* _Directive_
Output each entry verbatim. Leave the images out.

* _Source data_
——————
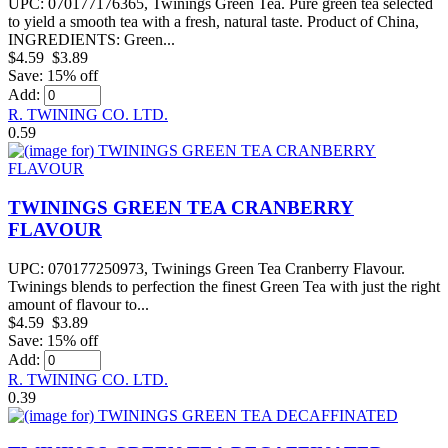
UPC: 070177176365, Twinings Green Tea. Pure green tea selected
to yield a smooth tea with a fresh, natural taste. Product of China,
INGREDIENTS: Green...
$4.59
$3.89
Save: 15% off
Add:
R. TWINING CO. LTD.
0.59
TWININGS GREEN TEA CRANBERRY
FLAVOUR
UPC: 070177250973, Twinings Green Tea Cranberry Flavour.
Twinings blends to perfection the finest Green Tea with just the right
amount of flavour to...
$4.59
$3.89
Save: 15% off
Add:
R. TWINING CO. LTD.
0.39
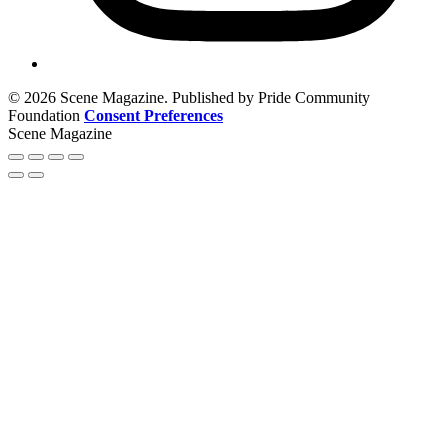
© 2026 Scene Magazine. Published by Pride Community
Foundation
Consent Preferences
Scene Magazine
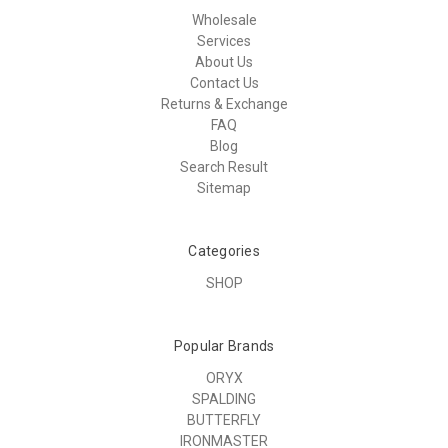
Wholesale
Services
About Us
Contact Us
Returns & Exchange
FAQ
Blog
Search Result
Sitemap
Categories
SHOP
Popular Brands
ORYX
SPALDING
BUTTERFLY
IRONMASTER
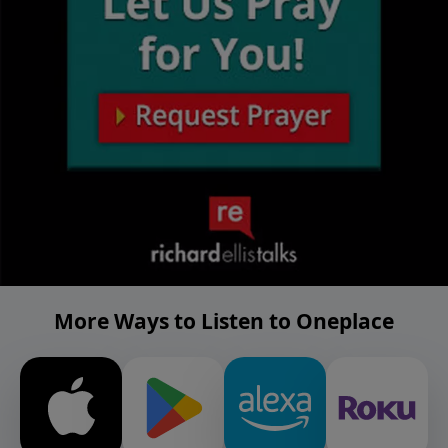
More Ways to Listen to Oneplace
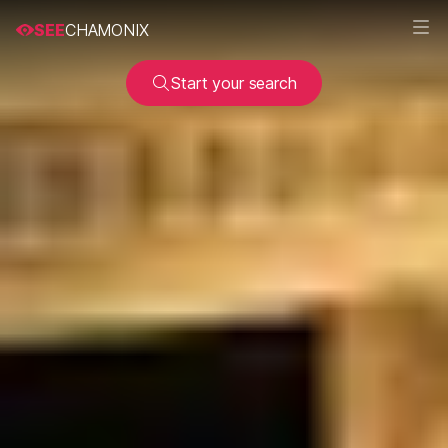
SEE
CHAMONIX
Start your search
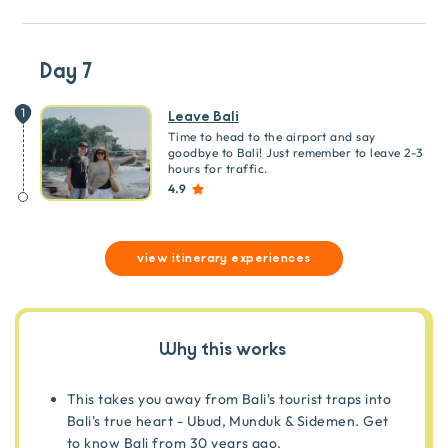
Day 7
1
Leave Bali
Time to head to the airport and say
goodbye to Bali! Just remember to leave 2-3
hours for traffic.
4.9
view itinerary experiences
Why this works
This takes you away from Bali's tourist traps into
Bali's true heart - Ubud, Munduk & Sidemen. Get
to know Bali from 30 years ago.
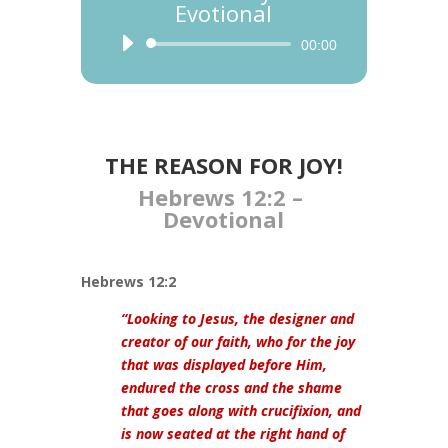
Evotional
Audio
00:00
Player
THE REASON FOR JOY!
Hebrews 12:2 –
Devotional
Hebrews 12:2
“Looking to Jesus, the designer and
creator of our faith, who for the joy
that was displayed before Him,
endured the cross and the shame
that goes along with crucifixion, and
is now seated at the right hand of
——————
* _Reply to the exercise_
UPC: 070177176365, Twinings Green Tea. Pure green tea selected
to yield a smooth tea with a fresh, natural taste. Product of China,
INGREDIENTS: Green...
$4.59
$3.89
Save: 15% off
Add:
R. TWINING CO. LTD.
0.59
TWININGS GREEN TEA CRANBERRY
FLAVOUR
UPC: 070177250973, Twinings Green Tea Cranberry Flavour.
Twinings blends to perfection the finest Green Tea with just the right
amount of flavour to...
$4.59
$3.89
Save: 15% off
Add:
R. TWINING CO. LTD.
0.39
© 2026 Scene Magazine. Published by Pride Community
Foundation
Consent Preferences
Scene Magazine
Wholesale
Services
About Us
Contact Us
Returns & Exchange
FAQ
Blog
Search Result
Sitemap
Categories
SHOP
Popular Brands
ORYX
SPALDING
BUTTERFLY
IRONMASTER
More Ways to Listen to Oneplace
SEE
CHAMONIX
Start your search
Day 7
1
Leave Bali
Time to head to the airport and say
goodbye to Bali! Just remember to leave 2-3
hours for traffic.
4.9
view itinerary experiences
Why this works
This takes you away from Bali's tourist traps into
Bali's true heart - Ubud, Munduk & Sidemen. Get
to know Bali from 30 years ago.
Evotional
Audio
00:00
Player
THE REASON FOR JOY!
Hebrews 12:2 –
Devotional
Hebrews 12:2
“Looking to Jesus, the designer and
creator of our faith, who for the joy
that was displayed before Him,
endured the cross and the shame
that goes along with crucifixion, and
is now seated at the right hand of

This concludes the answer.